Always remember that the person is not the condition. Keep all your speech person focused, not disability focused. Avoid terms which carry a negative connotation such as abnormal, afflicted, confined, crippled, defective, handicap, invalid, lame, palsied, retarded, stricken, sufferer, victim, and withered. Instead use empowering individualized vocabulary. Also, don’t clump them with phrases like “the blind” or “the disabled.”
DON’T MAKE ASSUMPTIONS
People with disabilities are the best judge of what they can or cannot do. Don’t make decisions for them about participating in any activity. Depending on the situation, it could be a violation of The Americans With Disabilities Act (ADA) to exclude people because of a presumption about their limitations.

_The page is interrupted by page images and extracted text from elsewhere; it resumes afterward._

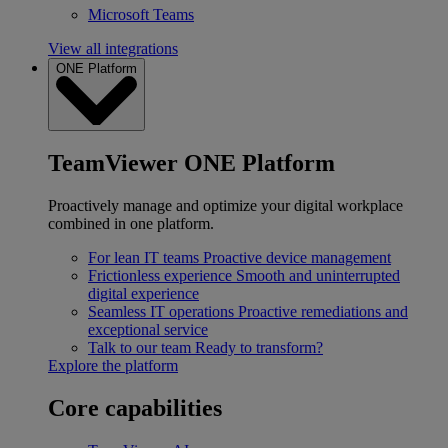
Microsoft Teams
View all integrations
ONE Platform
TeamViewer ONE Platform
Proactively manage and optimize your digital workplace
combined in one platform.
For lean IT teams
Proactive device management
Frictionless experience
Smooth and uninterrupted
digital experience
Seamless IT operations
Proactive remediations and
exceptional service
Talk to our team
Ready to transform?
Explore the platform
Core capabilities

RESPOND GRACIOUSLY TO REQUESTS
When people who have a disability ask for an accommodation at your business, it is not a compliant. It shows they feel comfortable enough in your establishment to ask for what they need. And if they get a positive response, they will probably come back again and tell their friends about the good service they received.
The key thing to remember is if you are ever unsure what to do or say with a person who has a disability just ask them. They are willing to help you to understand and learn. You can learn more about disability etiquette such as specific disabilities by going to www.unitedspinal.org and click on disability etiquette booklet. Or you can go to your local RCIL office to view a hard copy of the booklet in their resource library.
Before I close, I would like to include a final word from disability etiquette booklet that is important to know. It says,
“People with disabilities are individuals with families, jobs, hobbies, likes and dislikes, and problems and joys. While the disability is an integral part of who they are, it alone does not define them. Don’t make them into disability heroes or victims. Treat them as individuals.”